Arion, fils de Déméter, a pour lui son agilité étonnante et l'amour de sa mère. Enlevé par son oncle Hadès, le garçon est envoyé par le maître des enfers pour tuer Zeus, prétextant là une solution qui permettrait à sa mère de recouvrer la vue. Ainsi débute un véritable voyage initiatique pour Arion qui, en traversant les domaines des dieux, sera amené à comprendre les tensions qui règnent, ainsi que son rôle dans les guerres à venir.
Épais de plus de 400 pages, ce premier volet d'Arion constitue le premier segment d'une trilogie épique qui ne laisse pas le temps de souffler. Sur son premier manga, Yoshikazu Yasuhiko dépeint une aventure non avare en rythme, qui ne se pose jamais bien longtemps, et qui réinterprète la mythologie grecque sous des aspects romancés et dramatiques, avec une touche de noirceur assumée par le mangaka. Ainsi, pas question pour l'œuvre d'être dans l'ombre d'un Saint Seiya, tant les deux récits n'ont rien à voir, d'autant plus que l'oeuvre de Kurumada est contemporaine à celle de "Yas".

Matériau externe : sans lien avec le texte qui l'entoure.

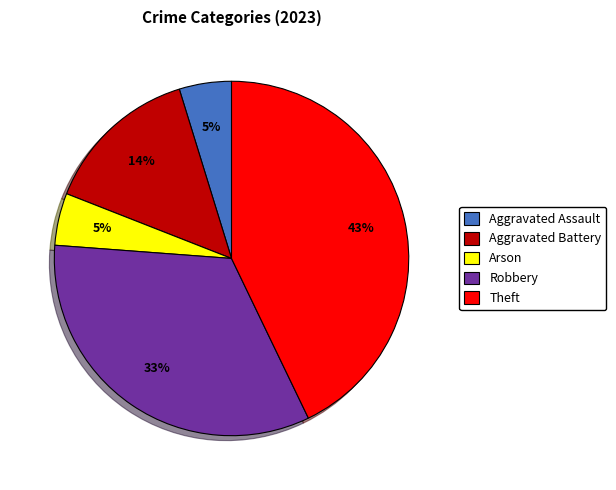

Between Aggravated Battery and Theft, which is larger?

Theft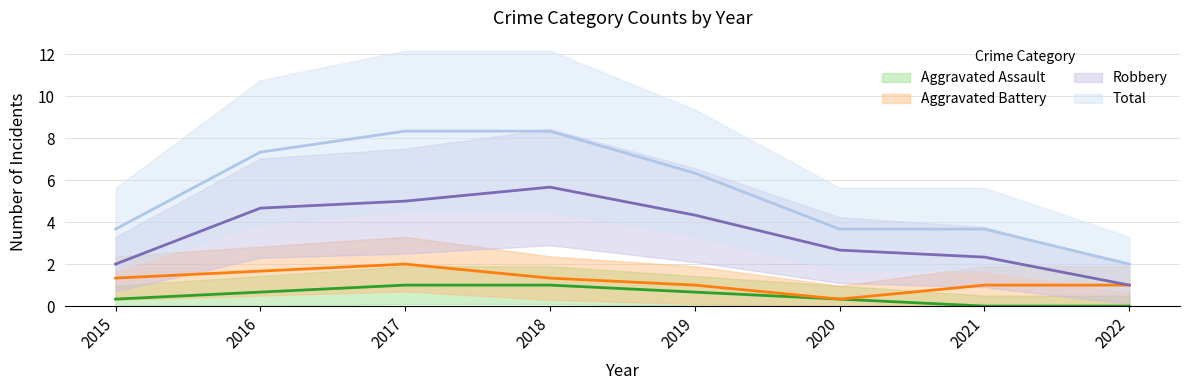

Count the number of categories in the chart.

8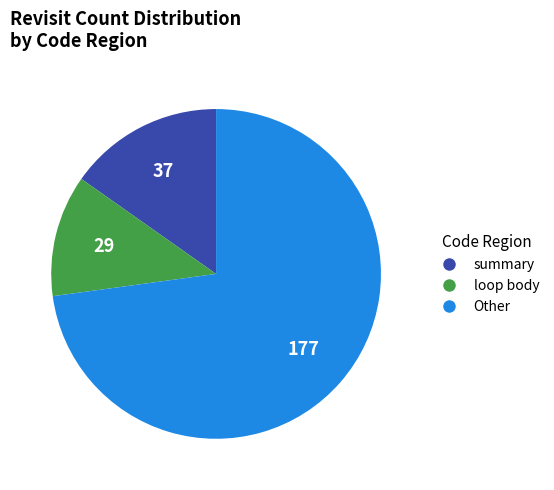

Which slice is the largest?

Other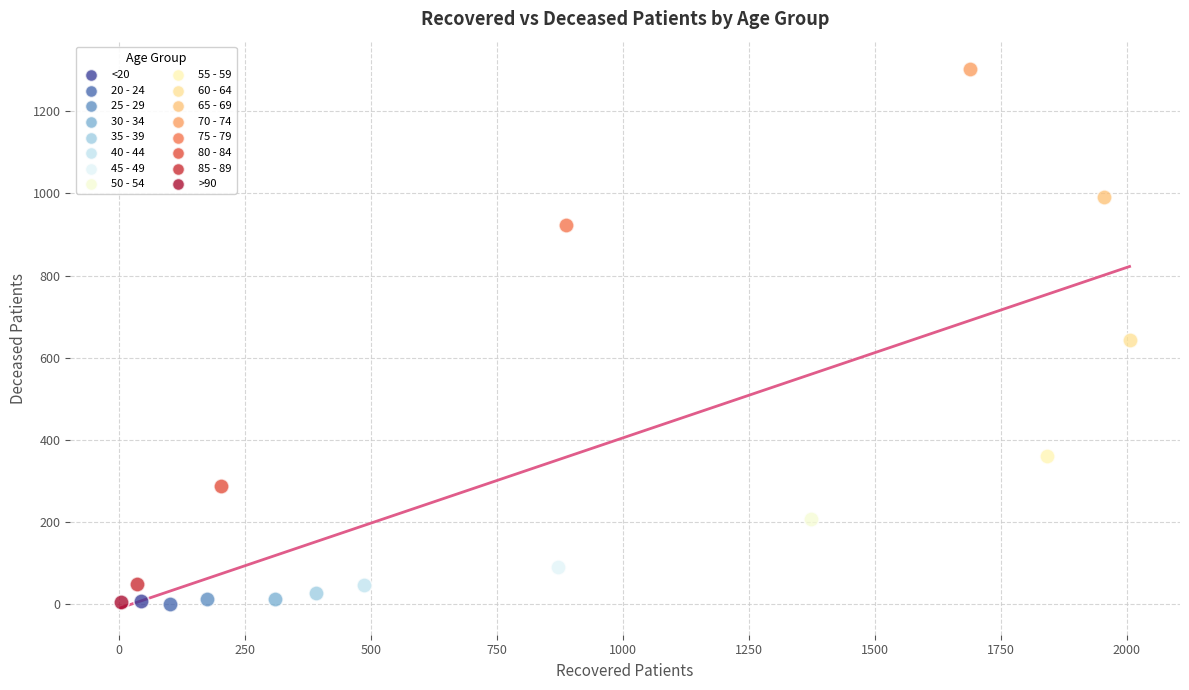

Which series reaches the maximum Y coordinate?

70 - 74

Fruit d'une écriture inspirée par le moment, par un artiste qui se laisse aller au gré des envies, Arion se dote d'un premier volume particulièrement saisissant par ses richesses, d'univers notamment. En repensant la mythologie grecque, le mangaka donne vie à un monde d'une grande richesse, mais particulièrement habile pour démontrer les structures et les enjeux de cet environnement voué à devenir le champ de bataille d'une guerre divine. Si on sent que le maître est passé sur des oeuvres telles que Gundam, son premier manga démontre une unicité forte, tout en concrétisant la patte esthétique que les amoureux de ses œuvres d'animation connaissent bien. Ainsi, si Arion est une réinvention hautement dramatique des mythes de la Grèce, le récit a pour lui ses rondeurs visuelles, partiellement héritées de Tezuka, et ses quelques moments d'humour graphique presque cartoonesques.
Et c'est bien cette touche, constituée d'oppositions entre l'épique et le léger, qui donne un charme si particulier aux mangas de Yasuhiko. Les amateurs de Gundam: The Origin ne seront pas perdus, tant l'artiste a montré une identité graphique et un sens de la narration fort dès le premier chapitre de sa première oeuvre. Dans sa manière de conter l'action, le mangaka joue presque les storyboarder, rendant les péripéties fluides et les combats haletants, l'absence de dialogues nous permettant de nous focaliser par ce fil souple qui relie les cases entre elles. Alors, on ne voit pas les 400 pages défiler, tant le manga s'apparente à un film épique au rythme habile, posant les bases d'un conflit dont on attend déjà de voir les développements dans les deux volumes suivants.
Et si on se focalise ici par la narration et la justesse de la construction de l'univers, il y aurait encore beaucoup à dire sur Arion, sur le charme de son héros, sur la relation touchante qu'il développe avec la frêle Lesphina, sur l'ambigüité sur la charismatique Athéna, sur la manière qu'a l'artiste de représenter les dieux à sa sauce quitte à casser les codes... Ce premier tome est d'une richesse indéniable, ce qui est d'autant plus extraordinaire quand il sait qu'il s'agit du premier manga professionnellement publié de ce conteur hors pair. En termes de patrimoine, Yoshikazu Yasuhiko devait revenir dans nos librairies.
Un retour ainsi permit par naBan, qui n'a pas hésité à choyer l'ouvrage. Dans un format imposant, les 400 pages profitent du papier épais propre à l'éditeur, et d'une impression de belle facture, le matériel utilisé absorbant bien l'encre qui ne reste pas sur les mains. Un tel rendu était nécessaire pour rendre justice au style de Yasuhiko. À ceci s'ajoutent une galerie de 8 pages couleur en ouverture d'ouvrage, et les bonus tirés de l'édition deluxe japonaise, incluant des ébauches de personnages ainsi qu'une interview de l'auteur, sur laquelle nous nous sommes appuyées pour exprimer cet avis. Signée Jean-Philippe Dubrulle, un spécialiste de l'auteur, la traduction est particulièrement solide, tant pour coller aux ambiances mythologiques du récit que pour retranscrire les différentes mimiques verbales propres aux personnages de l'auteur.